:: MATERIAL TO PROCESS
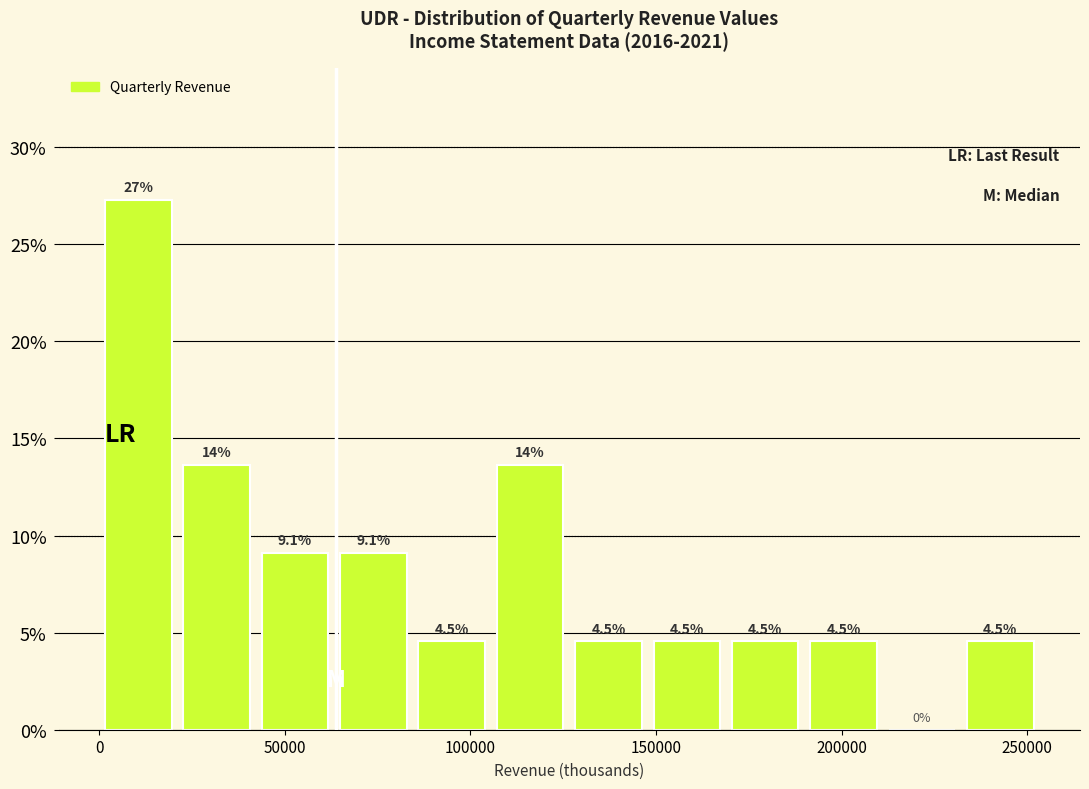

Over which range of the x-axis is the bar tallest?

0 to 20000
::::
:: MATERIAL TO PROCESS
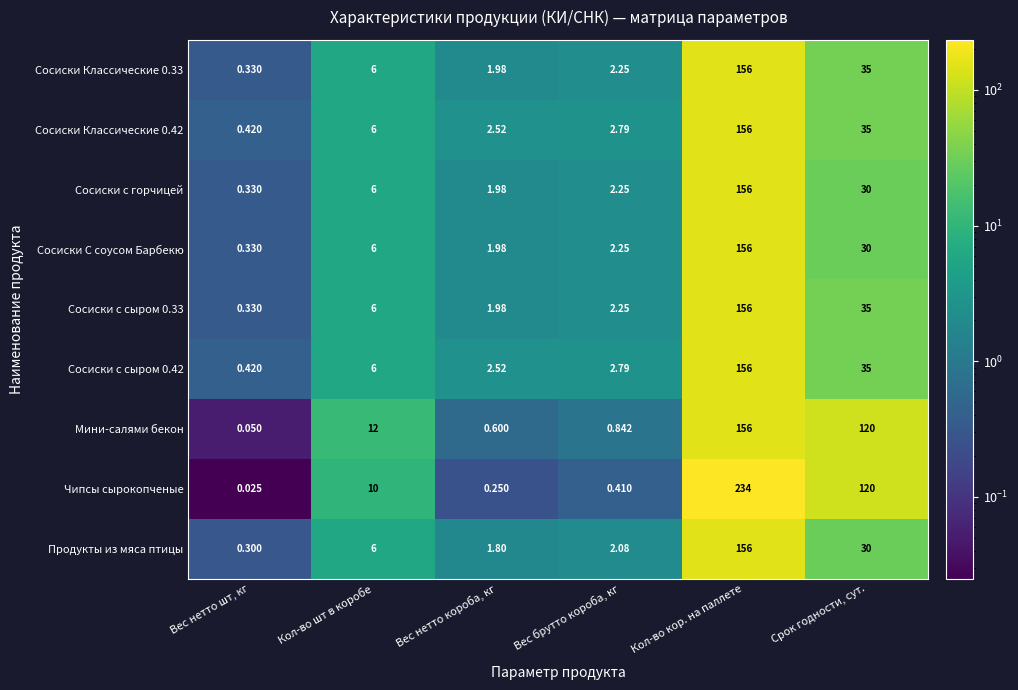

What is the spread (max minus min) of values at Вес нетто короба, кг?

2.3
::::
:: MATERIAL TO PROCESS
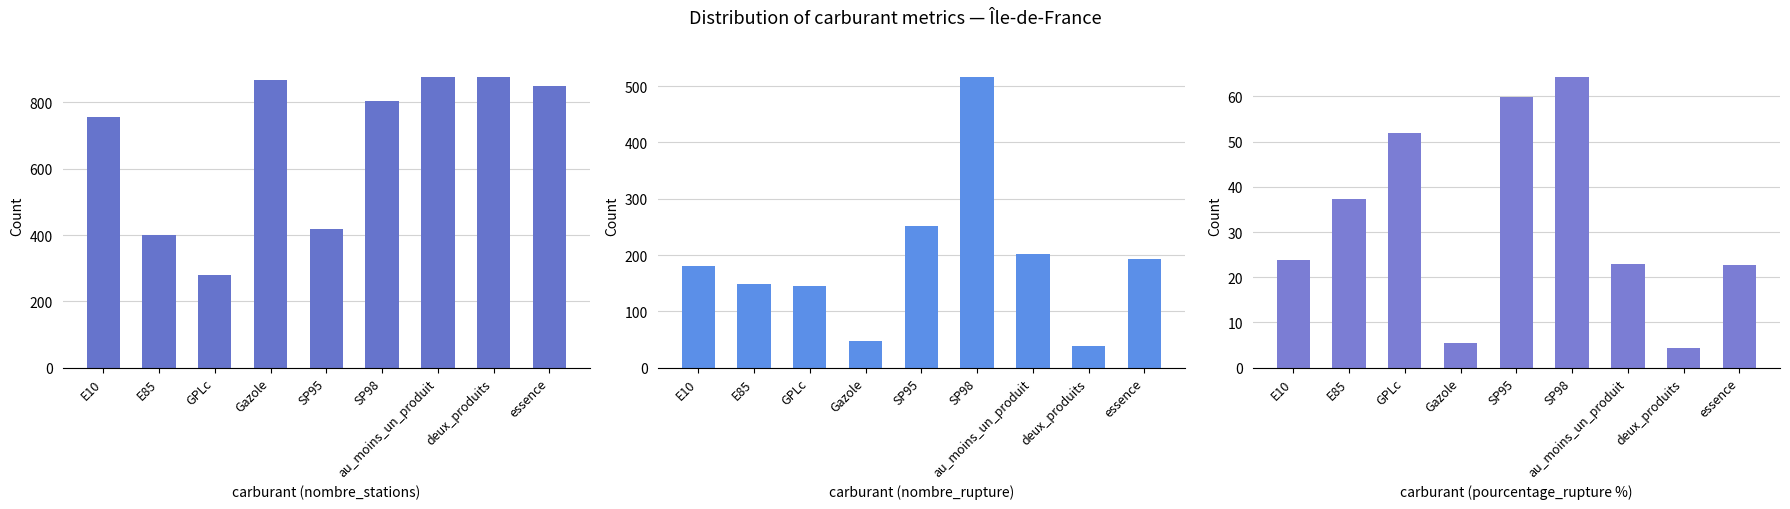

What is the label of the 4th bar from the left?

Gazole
::::
- [EXERCISE BRIEF]
Extract each line of the material above that contains the string "What", treating uppercase and lowercase letters as distinct.

- [EXERCISE ANSWER]
What is the spread (max minus min) of values at Вес нетто короба, кг?
What is the label of the 4th bar from the left?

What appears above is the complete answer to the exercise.